2011/01/01

出でよ、平成の信長&龍馬…情報戦を制して〃天下〃を狙おう!!

「推敲」(すいこう)と言えば、中国の故事に由来した言葉で、皆さんもきっと耳にされたことがあろう。何故こうした書き出しになってしまったのか?それは、取りも直さず「推敲」の為せる業(わざ)である。極論すれば、「推敲」を重ねる余り、せっかく書き上げていた長尺の原稿をボツにしてしまったのだ。嗚呼…。

故事によれば、唐の時代、「科挙」(官吏登用)の試験を受けるため長安にやって来ていた賈(か)島(とう)が詩作の途中で、「推(お)すか、敲(たた)くか」で大いに悩んだ挙げ句、知事である韓愈(かんゆ)の行列に突っ込んでしまった、というエピソードにちなんでいる。

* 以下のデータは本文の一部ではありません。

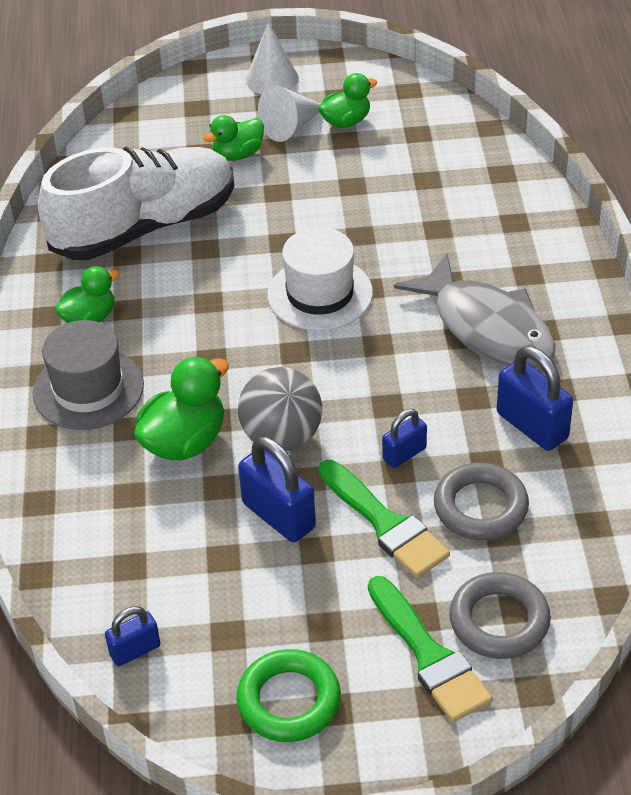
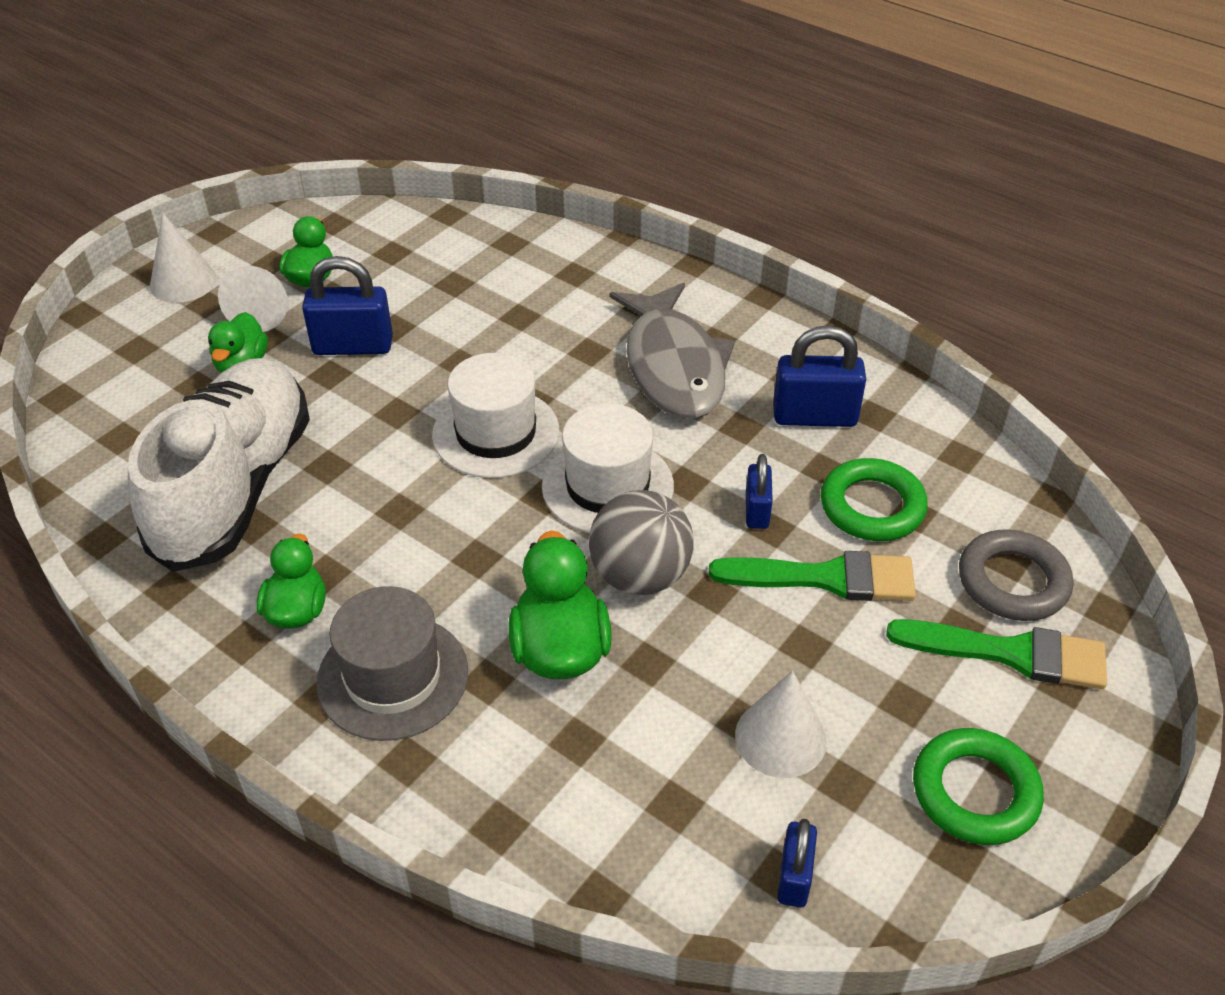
camera: 50 degrees left, 0 degrees up
blue padlock [238,436,316,542] -> blue padlock moved to [302,256,393,355]
grey fish [394,253,556,369] -> grey fish turned 75 degrees clockwise [609,283,735,419]
grey ring [434,463,529,540] -> green ring [821,458,928,541]
none -> white hat [542,403,674,533]
none -> white cone [735,671,827,778]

転じて、文章を書いた後、何度も何度も読んで、練り直すことの意。

率直に言って、ボツにした原稿が特段「出来損ない」というわけではなかった。それなりに考え抜いたテーマだったし、力を込めて書いたつもりだった。が、いかんせんシックリこない…。

ましてや、一年の計を占うという「元旦版」である以上、変な失敗だけはしたくない。色んな不安が頭をもたげ、すっかり自信を失くしたまま、長時間にわたってパソコンと向き合っていたという次第だ。

しかし、よくよく考えてみたところで、筆者の書く文章に一々期待を込めて読んで下さるような奇特な読者などあろうはずもない。しょせん「雑文」。もっと気楽に、普段着のままの自分を晒せばよいではないか。そう思ったら、急に気が楽になった。

では何を書こうか?2011年はカボチャテレビが放送サービスを開始して20周年だし、あの「6・3大火砕流災害」からもちょうど20年。情報では、日仏合作のNHKのドキュメンタリーに加えて、TBS系の衛星放送でもドラマ制作が計画されているようだ。

どちらも大いに「島原の存在」を世にアピールしていただきたいものだが、やはり何より大切なのは、ここで暮らす我々の心の持ちよう(生きる姿勢)であろう。もっと直截に言うなら、島原の強みは何?どこがウイークポイントなの?

「推敲」に倣うわけではないが、「敵を知り、己を知らば―」という『孫子の兵法』の真に意味するところを見落としてはいけない。人生も世の中も「戦い」に変わりはないし、たとえ不利な状況が続いたしても、勝つ(生き延びる)チャンスは必ず隠されている。

先般、所用のついでに南九州・霧島温泉の麓にある「丸池湧水」を訪ねた。以前からその存在は知ってはいたが、一言で印象をいうと、「島原の原点」であるような清々しい気分を覚えた。

それは肥薩線・栗野駅の脇に佇む、一見何の変哲もない湧水池である。規模も白土湖と比べると、遥かに小さい。しかしながら、その存在感は圧倒的ですらある。例えていうなら、「四明荘」(新町・旧伊東邸)の拡大版のような感じなのだ。

たまたま筆者が訪れた日は曇天だったため、上空の青空とのコントラストは楽しめなかったが、豊富な湧水量(日量2万トン)と透明度は圧巻だった。また、音無川に相当する水路のせせらぎの風情も抜群で、妙に観光地ずれしていない点にさらに好感が持てた。

返す刀で「それに比べて島原は…」などといった論法は、正月ならずとも「野暮の極み」であるから止めておくが、同じく「日本名水100選」の称号を授かった地として参考にはなるはずだ。

ところで、新年のNHK大河ドラマは、人気の『龍馬伝』に続いて浅井三姉妹の一人『江(ごう)』ということだが、その主人公にとって伯父に当たる、天下人、織田信長は若い頃、自国に訪ねてくる旅人の話を好んで聞いては、各種の情報を収集していた、という。

「土地から土地へ歩いていく旅人というのは、今生きている同時代人が何を求めているか、という情報がそのまま歩いているようなものだ」(童門冬二『戦国を終わらせた女たち』)。つまり信長は、誰に教わるでもなく「情報戦の大切さ」を知悉していた、というわけだ。

いわんや現代は、インターネットの普及が猛烈な勢いで進むIT社会である。極論すれば「情報こそが勝敗の岐路となる可能性」が高い。言い換えるなら、市や商工会議所、観光協会などといった公的な区割りに縛られないで、それぞれの立場で「正しい&生の情報」を得ることがごく普通に可能になった。

要は、やる気とアイデア次第。それほどの資本力はなくても、十分に天下を窺える時代となってきたのだ。信長、龍馬とまではいかずとも、この島原半島の持つ潜在力を引き出し、さらにそれを天下に知らしめる「傑物」が一日も早く出現することを願って止まない。